Once upon a time, I wrote batch programs. No events, everything happened in a nice clear order.

Then I progressed to writing Windows UIs, where you have to think about things happening in response to events. It's harder, but at least only one thing happens at a time.

Now I'm doing that, but with two threads executing (the UI thread, and the background one - only one of those, fortunately!).

Inevitably, it takes the complexity level a bit higher, but gets easier with practice.

ChrisA
+1  A: 

Multithreading is really hard. I find two things help:

  • Push as much synchronization as possible into atomic data structures. Two examples: an unbounded queue with atomic put and get operations, and Arvind's MVar which is a single cell (empty or full) also with atomic put and get operations.

  • Validate your synchronization code with a tool like SPIN.

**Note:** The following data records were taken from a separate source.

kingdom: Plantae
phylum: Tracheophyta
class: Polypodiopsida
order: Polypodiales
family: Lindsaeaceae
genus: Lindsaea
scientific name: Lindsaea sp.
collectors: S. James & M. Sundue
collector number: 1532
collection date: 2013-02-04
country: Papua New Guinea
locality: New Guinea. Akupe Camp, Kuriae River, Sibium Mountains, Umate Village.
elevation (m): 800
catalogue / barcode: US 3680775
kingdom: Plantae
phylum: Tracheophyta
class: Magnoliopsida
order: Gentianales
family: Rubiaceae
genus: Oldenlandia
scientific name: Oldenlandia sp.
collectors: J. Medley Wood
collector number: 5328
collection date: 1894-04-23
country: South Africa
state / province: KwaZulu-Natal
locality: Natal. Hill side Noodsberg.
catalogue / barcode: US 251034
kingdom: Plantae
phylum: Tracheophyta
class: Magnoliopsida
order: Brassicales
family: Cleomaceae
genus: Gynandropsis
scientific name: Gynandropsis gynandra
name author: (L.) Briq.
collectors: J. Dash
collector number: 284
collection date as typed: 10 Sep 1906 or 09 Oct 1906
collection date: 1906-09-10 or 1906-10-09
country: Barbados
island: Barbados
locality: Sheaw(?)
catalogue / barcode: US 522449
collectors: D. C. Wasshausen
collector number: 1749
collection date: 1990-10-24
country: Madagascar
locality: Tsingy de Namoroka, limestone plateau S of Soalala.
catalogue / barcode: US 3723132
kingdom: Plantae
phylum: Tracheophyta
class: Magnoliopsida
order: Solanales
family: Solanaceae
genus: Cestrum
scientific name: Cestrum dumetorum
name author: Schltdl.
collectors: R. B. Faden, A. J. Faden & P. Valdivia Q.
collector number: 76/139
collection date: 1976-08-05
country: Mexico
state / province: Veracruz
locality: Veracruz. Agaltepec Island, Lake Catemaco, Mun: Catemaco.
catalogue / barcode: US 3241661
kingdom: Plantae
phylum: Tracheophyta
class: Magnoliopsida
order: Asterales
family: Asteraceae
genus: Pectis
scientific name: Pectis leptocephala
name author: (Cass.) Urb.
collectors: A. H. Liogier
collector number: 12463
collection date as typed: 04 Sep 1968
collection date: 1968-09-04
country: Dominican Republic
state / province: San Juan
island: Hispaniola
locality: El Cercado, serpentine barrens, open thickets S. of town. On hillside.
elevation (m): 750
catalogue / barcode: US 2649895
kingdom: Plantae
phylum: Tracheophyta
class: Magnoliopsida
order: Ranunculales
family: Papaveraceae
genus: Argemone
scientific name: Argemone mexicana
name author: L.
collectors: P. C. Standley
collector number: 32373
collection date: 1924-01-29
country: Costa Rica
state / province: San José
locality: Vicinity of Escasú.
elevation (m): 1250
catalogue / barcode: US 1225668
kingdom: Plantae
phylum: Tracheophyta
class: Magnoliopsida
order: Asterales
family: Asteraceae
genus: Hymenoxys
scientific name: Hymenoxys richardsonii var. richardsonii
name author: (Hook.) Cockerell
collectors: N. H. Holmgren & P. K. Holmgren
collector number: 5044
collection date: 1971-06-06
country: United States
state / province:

These aren't magic solutions but they're often better than trying to program directly with locks or semaphores.

Norman Ramsey
A: 

Shared-memory imperative multithreading is hard, very hard. So hard that the only way to do it right is to avoid it as much as possible, i.e. religiously separate the threads, have as little contact between them as possible and make very, very sure you got those points of contact right.

Anyone who says that multithreading is easy is either deluding himself, or working in a pure functionaly and/or shared-nothing environment like Erlang, where threads are completely separate per default and communication between them is through explicit message queues.